◆ **WORK REQUIRED**: Filter the listing below for "female" and report every line that has it.

** Opening INPUT block **

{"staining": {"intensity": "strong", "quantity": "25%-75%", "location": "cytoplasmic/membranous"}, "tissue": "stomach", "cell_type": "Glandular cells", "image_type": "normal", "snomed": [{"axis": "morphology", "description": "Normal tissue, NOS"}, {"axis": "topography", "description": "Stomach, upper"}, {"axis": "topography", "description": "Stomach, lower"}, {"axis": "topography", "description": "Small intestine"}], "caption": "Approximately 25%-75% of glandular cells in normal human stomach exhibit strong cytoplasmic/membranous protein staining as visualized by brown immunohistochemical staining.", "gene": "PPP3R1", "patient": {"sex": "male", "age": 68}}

** Closing INPUT block **
** Opening INPUT block **

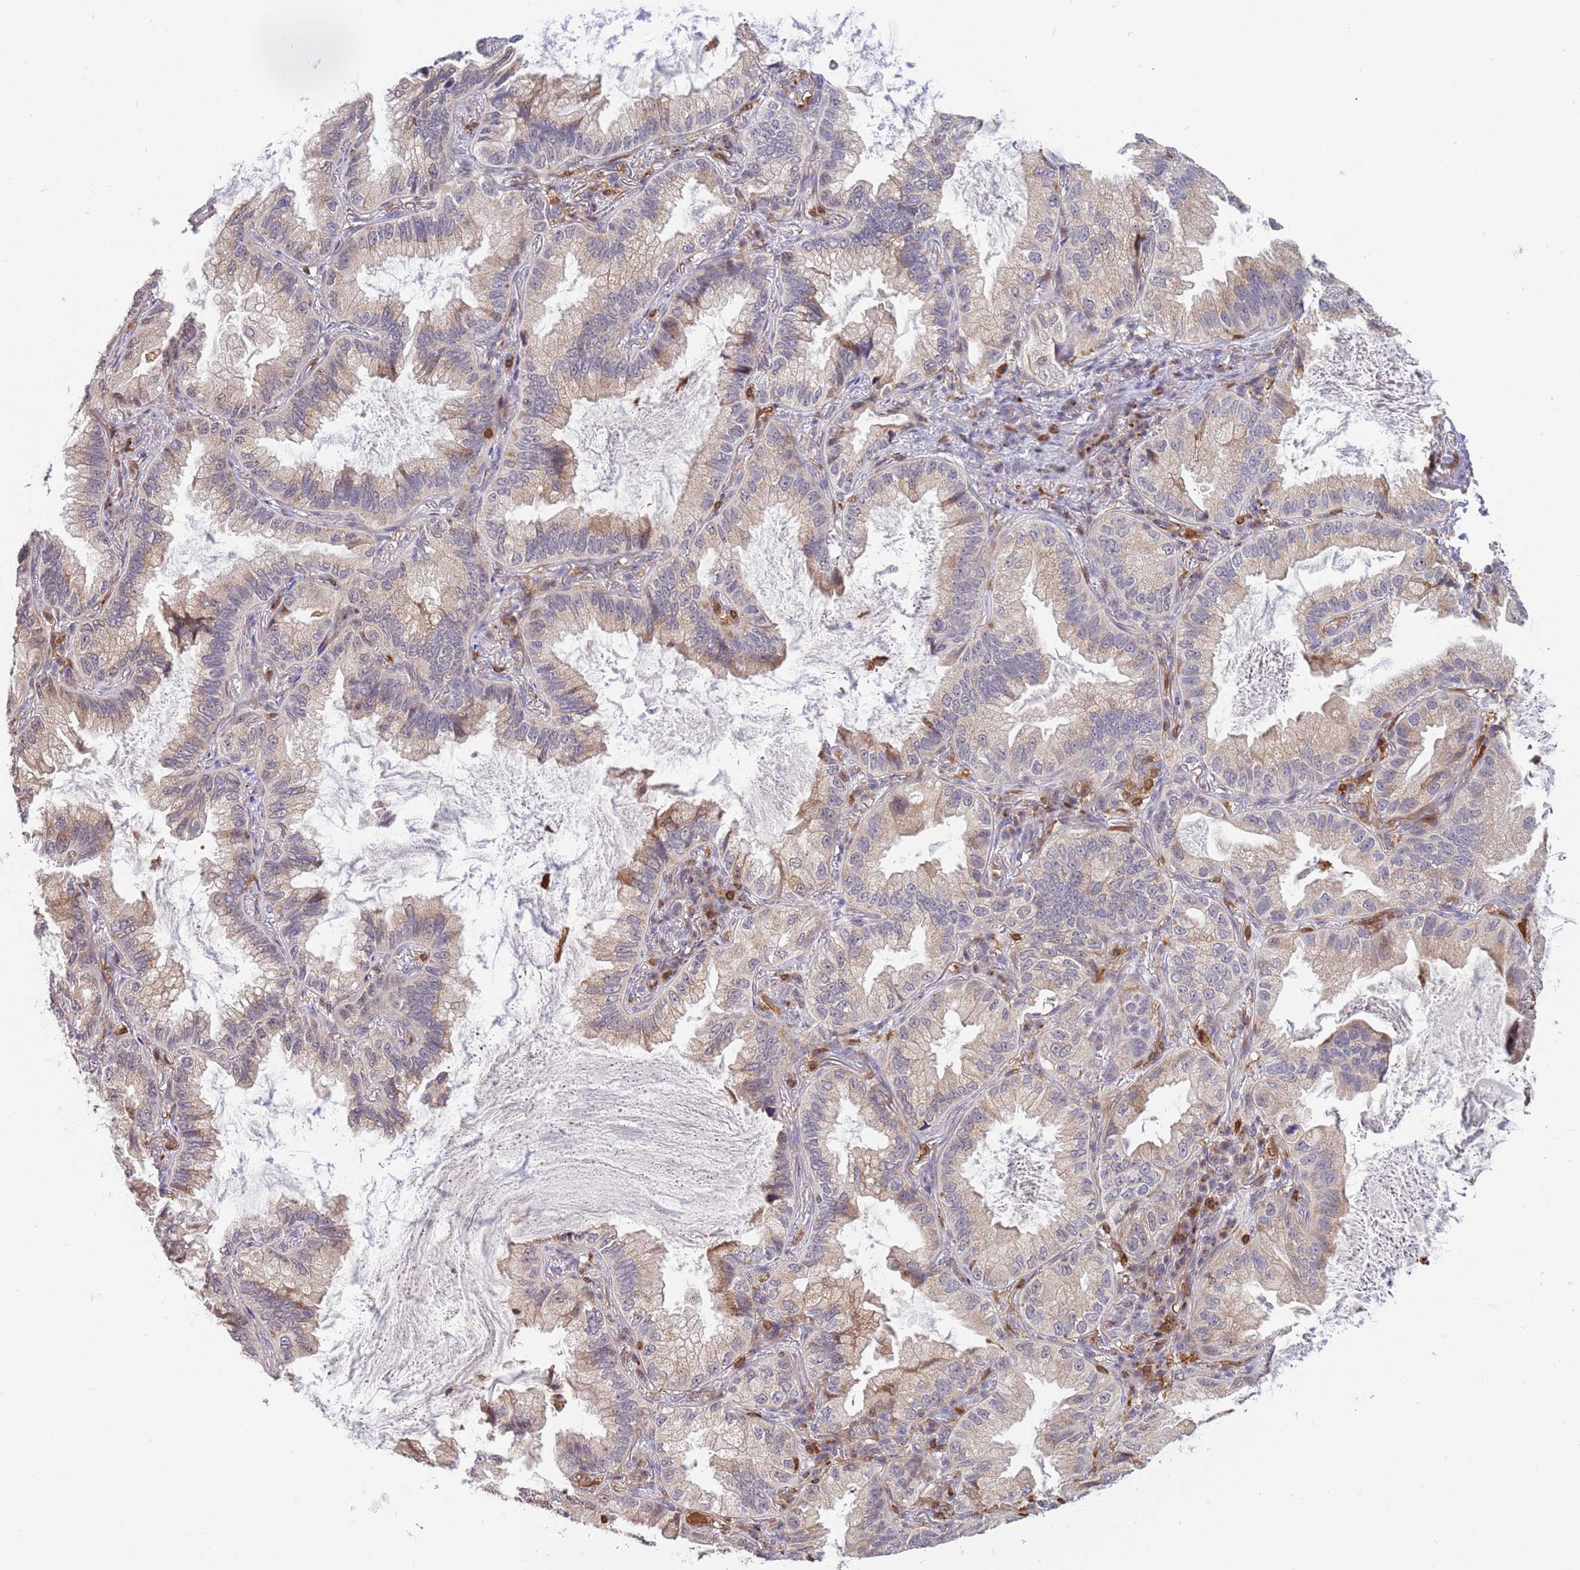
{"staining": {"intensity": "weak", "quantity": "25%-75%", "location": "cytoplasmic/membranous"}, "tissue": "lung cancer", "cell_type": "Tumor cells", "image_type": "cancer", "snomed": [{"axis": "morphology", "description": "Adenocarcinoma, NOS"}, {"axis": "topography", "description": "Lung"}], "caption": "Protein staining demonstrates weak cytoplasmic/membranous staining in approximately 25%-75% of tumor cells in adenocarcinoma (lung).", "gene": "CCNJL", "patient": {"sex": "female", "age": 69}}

** Closing INPUT block **
** Opening INPUT block **

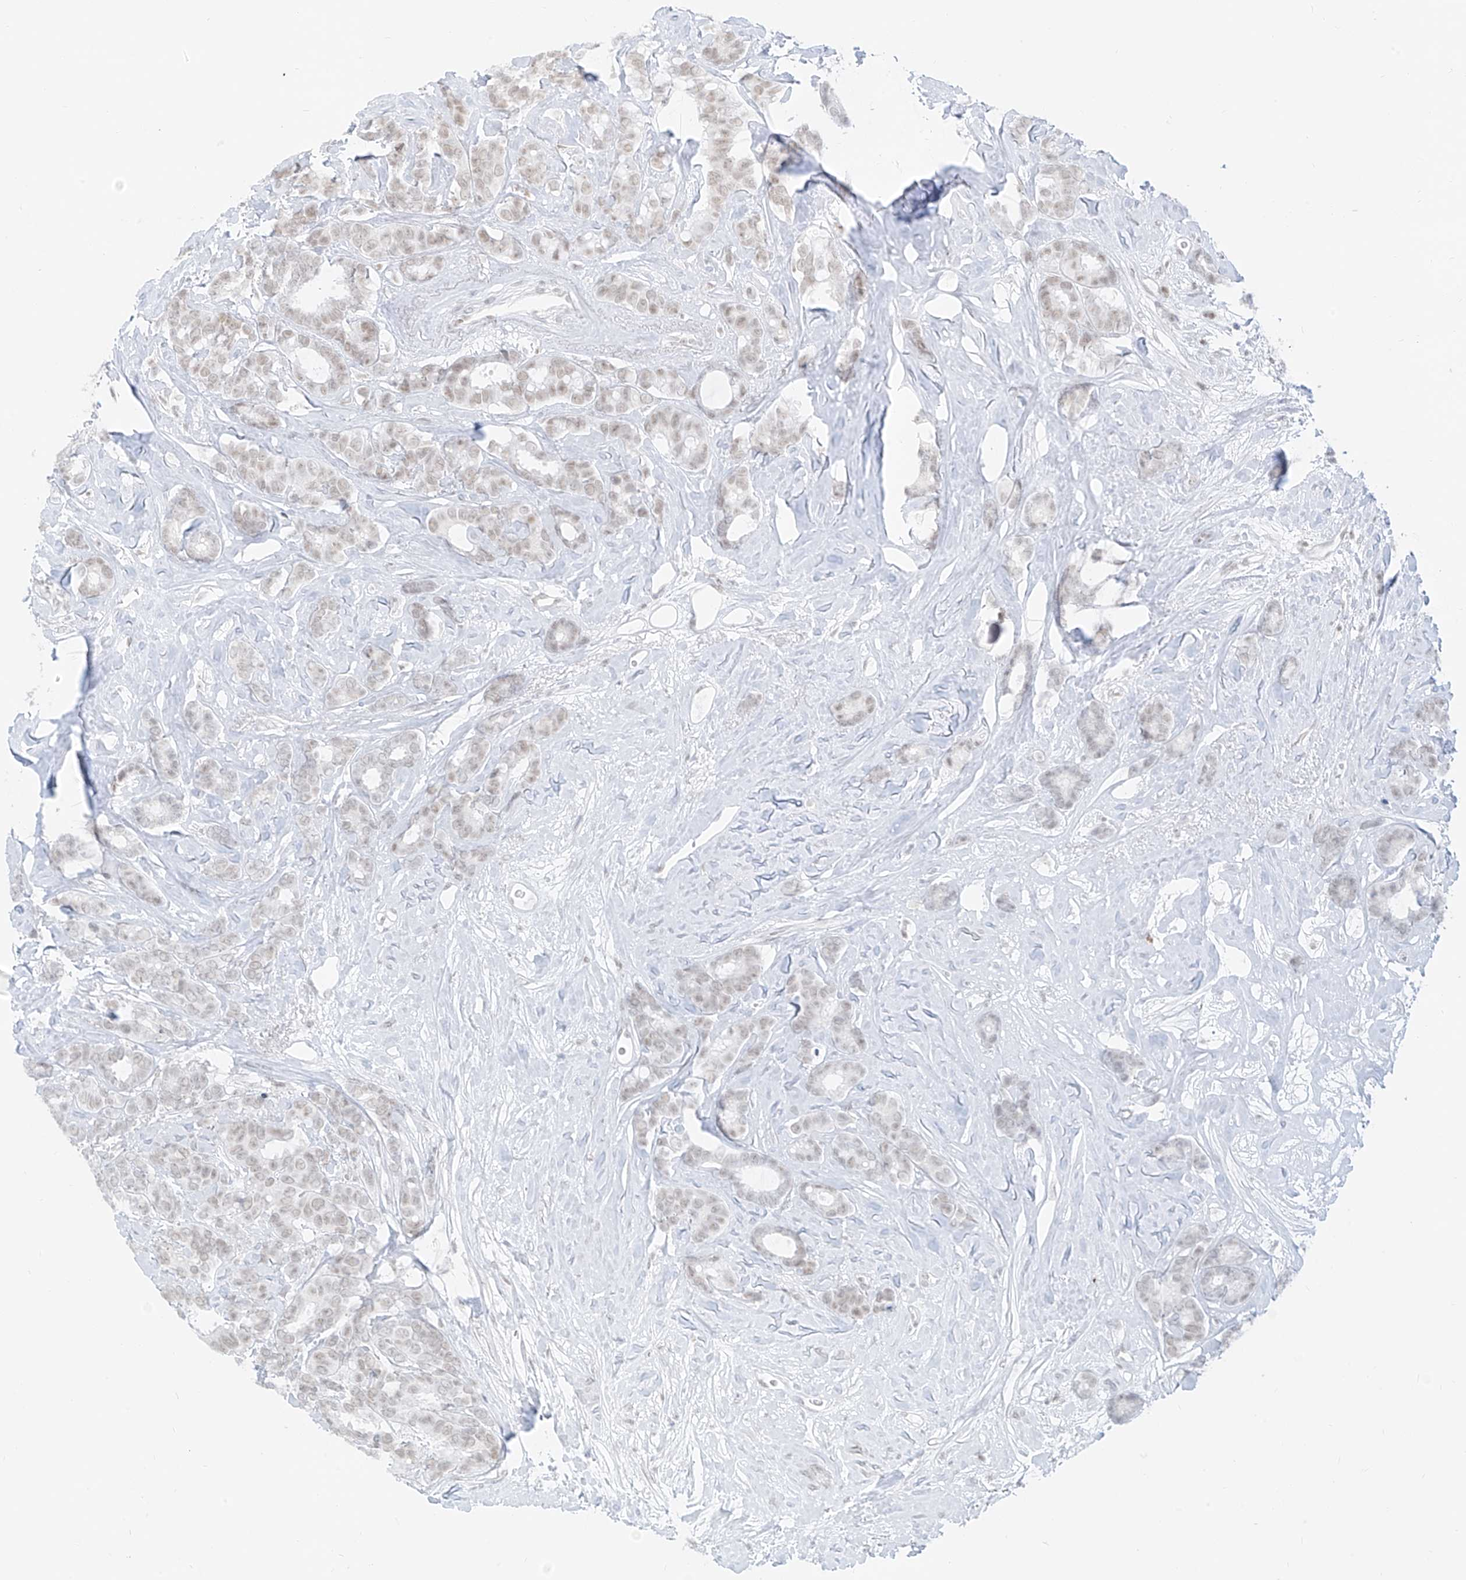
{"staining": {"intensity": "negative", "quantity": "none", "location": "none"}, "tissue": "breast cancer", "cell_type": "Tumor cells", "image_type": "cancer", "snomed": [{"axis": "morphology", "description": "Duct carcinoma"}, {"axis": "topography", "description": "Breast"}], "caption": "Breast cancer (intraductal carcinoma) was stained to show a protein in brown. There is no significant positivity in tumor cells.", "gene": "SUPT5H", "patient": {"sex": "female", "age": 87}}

** Closing INPUT block **

◆ **RESPONSE TO THE TASK**:
{"staining": {"intensity": "weak", "quantity": "25%-75%", "location": "cytoplasmic/membranous"}, "tissue": "lung cancer", "cell_type": "Tumor cells", "image_type": "cancer", "snomed": [{"axis": "morphology", "description": "Adenocarcinoma, NOS"}, {"axis": "topography", "description": "Lung"}], "caption": "Protein staining demonstrates weak cytoplasmic/membranous staining in approximately 25%-75% of tumor cells in adenocarcinoma (lung).", "gene": "CCNJL", "patient": {"sex": "female", "age": 69}}
{"staining": {"intensity": "negative", "quantity": "none", "location": "none"}, "tissue": "breast cancer", "cell_type": "Tumor cells", "image_type": "cancer", "snomed": [{"axis": "morphology", "description": "Duct carcinoma"}, {"axis": "topography", "description": "Breast"}], "caption": "Breast cancer (intraductal carcinoma) was stained to show a protein in brown. There is no significant positivity in tumor cells.", "gene": "SUPT5H", "patient": {"sex": "female", "age": 87}}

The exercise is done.